DESCRIPTION OF THE TASK:
From the entries below, copy exactly the lines from the one that contains "- Test runner" through the one that contains "## 🏆 Key Achievements", both included, and only those.

(Beginning of DATA)

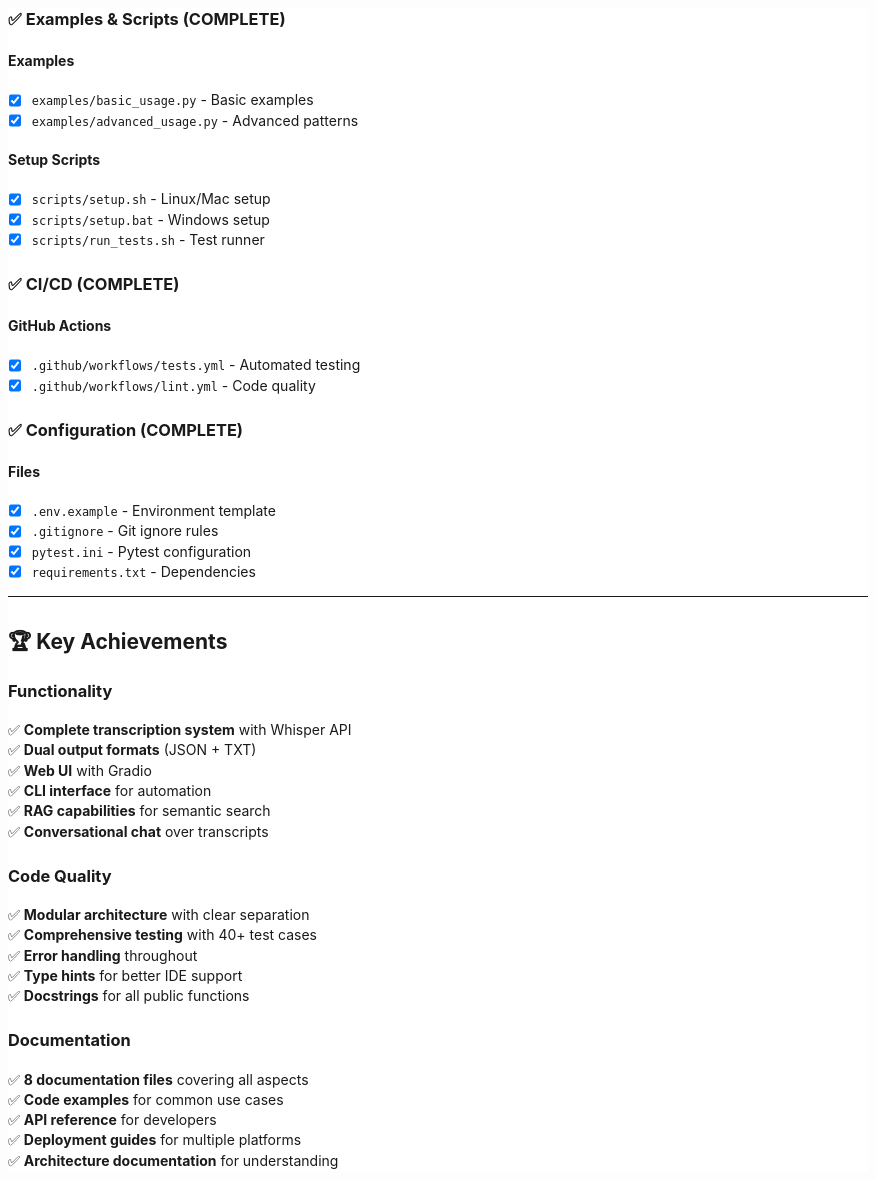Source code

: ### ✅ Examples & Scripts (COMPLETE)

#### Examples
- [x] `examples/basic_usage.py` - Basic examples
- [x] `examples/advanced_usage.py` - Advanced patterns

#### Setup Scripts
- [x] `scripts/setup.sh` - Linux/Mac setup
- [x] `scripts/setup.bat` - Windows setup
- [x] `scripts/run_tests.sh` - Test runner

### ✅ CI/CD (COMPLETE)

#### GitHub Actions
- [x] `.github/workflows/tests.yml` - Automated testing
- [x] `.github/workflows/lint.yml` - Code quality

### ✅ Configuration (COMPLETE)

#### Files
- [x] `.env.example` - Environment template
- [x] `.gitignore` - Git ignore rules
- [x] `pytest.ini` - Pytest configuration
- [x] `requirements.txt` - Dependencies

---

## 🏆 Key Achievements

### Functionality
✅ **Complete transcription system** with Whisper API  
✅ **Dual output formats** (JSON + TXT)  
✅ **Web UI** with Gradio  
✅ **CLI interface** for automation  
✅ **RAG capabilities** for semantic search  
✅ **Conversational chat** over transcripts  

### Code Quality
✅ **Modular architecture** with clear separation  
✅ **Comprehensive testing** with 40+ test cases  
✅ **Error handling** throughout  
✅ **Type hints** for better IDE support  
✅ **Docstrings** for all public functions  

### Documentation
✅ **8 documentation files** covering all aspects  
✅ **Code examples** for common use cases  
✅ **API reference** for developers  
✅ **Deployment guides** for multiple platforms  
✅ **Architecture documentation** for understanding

(End of DATA)
(Beginning of DATA)

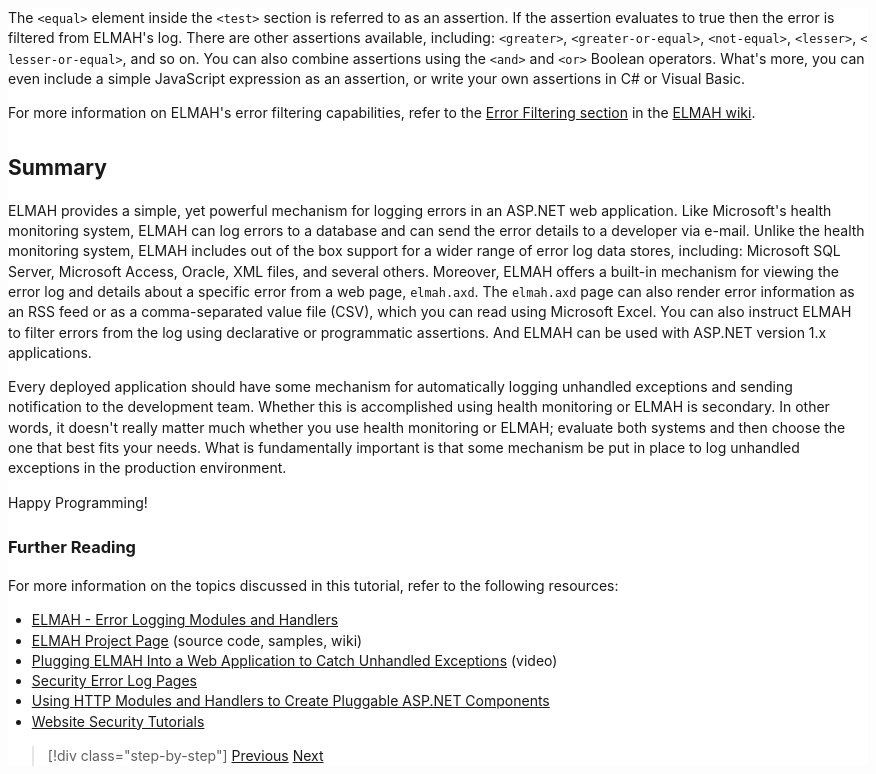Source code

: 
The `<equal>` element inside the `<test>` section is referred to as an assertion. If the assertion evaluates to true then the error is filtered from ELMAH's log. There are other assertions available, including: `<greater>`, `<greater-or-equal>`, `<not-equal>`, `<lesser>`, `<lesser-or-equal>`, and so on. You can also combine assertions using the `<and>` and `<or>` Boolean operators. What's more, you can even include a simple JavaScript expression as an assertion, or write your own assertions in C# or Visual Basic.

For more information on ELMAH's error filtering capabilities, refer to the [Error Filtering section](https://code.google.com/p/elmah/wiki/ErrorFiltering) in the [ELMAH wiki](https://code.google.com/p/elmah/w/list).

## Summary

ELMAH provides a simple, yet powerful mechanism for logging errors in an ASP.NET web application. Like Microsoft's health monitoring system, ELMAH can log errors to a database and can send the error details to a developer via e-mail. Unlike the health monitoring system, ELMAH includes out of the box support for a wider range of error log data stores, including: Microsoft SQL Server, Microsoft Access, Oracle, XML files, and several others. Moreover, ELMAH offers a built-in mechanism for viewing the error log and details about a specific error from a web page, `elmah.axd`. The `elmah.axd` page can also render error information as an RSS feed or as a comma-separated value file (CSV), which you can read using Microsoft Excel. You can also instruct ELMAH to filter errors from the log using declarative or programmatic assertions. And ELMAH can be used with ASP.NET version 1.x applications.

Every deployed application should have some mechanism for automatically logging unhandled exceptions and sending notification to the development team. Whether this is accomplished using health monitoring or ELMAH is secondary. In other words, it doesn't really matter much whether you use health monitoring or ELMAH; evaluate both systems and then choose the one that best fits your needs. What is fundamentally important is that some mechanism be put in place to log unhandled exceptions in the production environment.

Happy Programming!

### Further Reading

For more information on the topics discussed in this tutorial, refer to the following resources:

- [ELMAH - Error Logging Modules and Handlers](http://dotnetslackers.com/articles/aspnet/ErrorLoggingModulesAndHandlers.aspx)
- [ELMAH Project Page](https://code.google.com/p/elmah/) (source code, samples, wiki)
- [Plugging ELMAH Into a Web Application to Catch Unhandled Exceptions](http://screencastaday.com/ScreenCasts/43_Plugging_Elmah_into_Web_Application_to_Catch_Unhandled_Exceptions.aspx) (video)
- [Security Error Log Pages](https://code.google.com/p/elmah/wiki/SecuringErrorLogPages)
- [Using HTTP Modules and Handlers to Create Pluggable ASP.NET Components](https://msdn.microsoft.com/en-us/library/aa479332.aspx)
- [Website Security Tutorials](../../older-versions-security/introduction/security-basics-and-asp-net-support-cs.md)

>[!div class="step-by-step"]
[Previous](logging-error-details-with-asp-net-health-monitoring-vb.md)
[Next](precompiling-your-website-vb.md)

(End of DATA)

ANSWER BOX:
- [x] `scripts/run_tests.sh` - Test runner

### ✅ CI/CD (COMPLETE)

#### GitHub Actions
- [x] `.github/workflows/tests.yml` - Automated testing
- [x] `.github/workflows/lint.yml` - Code quality

### ✅ Configuration (COMPLETE)

#### Files
- [x] `.env.example` - Environment template
- [x] `.gitignore` - Git ignore rules
- [x] `pytest.ini` - Pytest configuration
- [x] `requirements.txt` - Dependencies

---

## 🏆 Key Achievements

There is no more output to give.